How well do you know the star of The Man Who Knew Infinity?

The Man Who Knew Infinity, which made a splash earlier this year at the Tribeca Film Festival and is now getting a wide release, tells the true story of the self-taught Indian mathematician Srinivasa Ramanujan Iyengar and his famous collaboration with the British scholar G.H. Hardy. The film stars Dev Patel as Ramanujan and features up-and-coming actress Devika Bhise as his wife, Janaki, who struggles alongside (and sometimes against) her husband. DuJour spoke with Bhise about her long road to landing this role and what it is she’s looking for in her next part. 

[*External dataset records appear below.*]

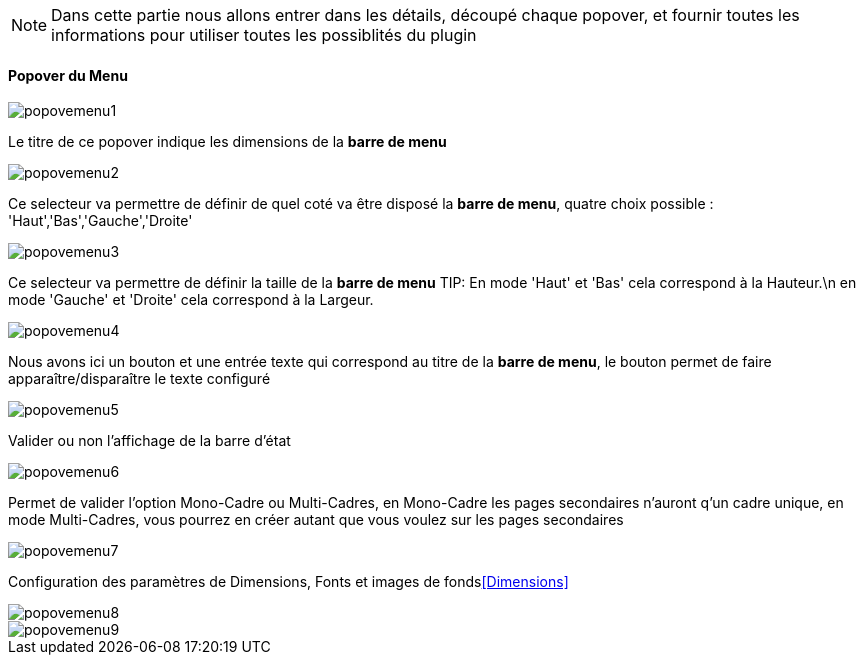 [NOTE]
Dans cette partie nous allons entrer dans les détails, découpé chaque popover, et fournir toutes les informations pour utiliser toutes les possiblités du plugin

==== Popover du Menu
image::../images/popovemenu1.png[]
Le titre de ce popover indique les dimensions de la *barre de menu*


image::../images/popovemenu2.png[]
Ce selecteur va permettre de définir de quel coté va être disposé la *barre de menu*, quatre choix possible : 'Haut','Bas','Gauche','Droite'


image::../images/popovemenu3.png[]
Ce selecteur va permettre de définir la taille de la *barre de menu*
TIP:
En mode 'Haut' et 'Bas' cela correspond à la Hauteur.\n
en mode 'Gauche' et 'Droite' cela correspond à la Largeur.


image::../images/popovemenu4.png[]
Nous avons ici un bouton et une entrée texte qui correspond au titre de la *barre de menu*, le bouton permet de faire apparaître/disparaître le texte configuré


image::../images/popovemenu5.png[]
Valider ou non l'affichage de la barre d'état


image::../images/popovemenu6.png[]
Permet de valider l'option Mono-Cadre ou Multi-Cadres, en Mono-Cadre les pages secondaires n'auront q'un cadre unique, en mode Multi-Cadres, vous pourrez en créer autant que vous voulez sur les pages secondaires

image::../images/popovemenu7.png[]
Configuration des paramètres de Dimensions, Fonts et images de fonds<<Dimensions>>

image::../images/popovemenu8.png[]

image::../images/popovemenu9.png[]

You’ve got a past with this story, right?

 

I went to Johns Hopkins in Baltimore, and my first year I was in this play called The Partition, which was based on the story of The Man Who Knew Infinity. The play was totally different than the book and the movie, though; it wasn’t as so close to reality. That was in 2010, and in 2014 I was contacted by the movie’s producers, who had heard about me through this play. 

 

Did they offer you the role just like that?

 

It was a long process to audition, because they wanted to cast the role out of India and I’m this American girl from New York. Their casting director was based out of Bombay but the character was South Indian; a girl from Bombay wouldn’t have the accent or the stylized acting of the culture that they were trying to portray in this movie. I did a screen test and auditions and it was a long process, but the director told me that he wanted me to play the role. Still, you can’t really celebrate until the ink is dry on the contract—you never know, at any point the role could go away—but it was exciting, and when I did that play I had no idea that it would lead to this.

 

What made the role worth going through that process?

 

As an Indian, I love to see Indian stories coming into Hollywood in a non-stereotyped way. Also, Indians loved the movie and I think that’s really important. If you’re going to tell a story about this Indian hero, Indians have to think that it was done well and when we screened it in India they loved it so that made me really, really happy. And my character is so interesting, because when you have these stories about men, it’s very tough to make the women stand on their own. My character was uneducated, but we still wanted to make her smart, and I think it was important to show that you don’t have to be like a math genius to have intelligence. 

 

What was the most memorable part of making this film?

 

Being in India making the movie! Being on set and doing it 20 hours a day, that is the dream. When you want to become an actor, that’s really what you sign up for is the actual acting of it. 

 

Now that Infinity is out in the world, what’s next for you?

 

I’m making another film, and I play a character who is the opposite of the one I’ve been in Infinity, so I think that’s really good just to change it up a little bit. She is a college student who is smart, sexy and confident but she’s just questioning everything around her. It’s called Shambhala; I’m excited for that one. 

 

Is there any kind of role you’re dying to play? Something you hope comes your way next?

 

I love playing evil characters. I think because I still look young on camera it would be a little tough, but I do love the villians—and I love action movies. Most actors want to do the really independent stuff about humans, but I think it would be cool to be a villain with superpowers and a lair.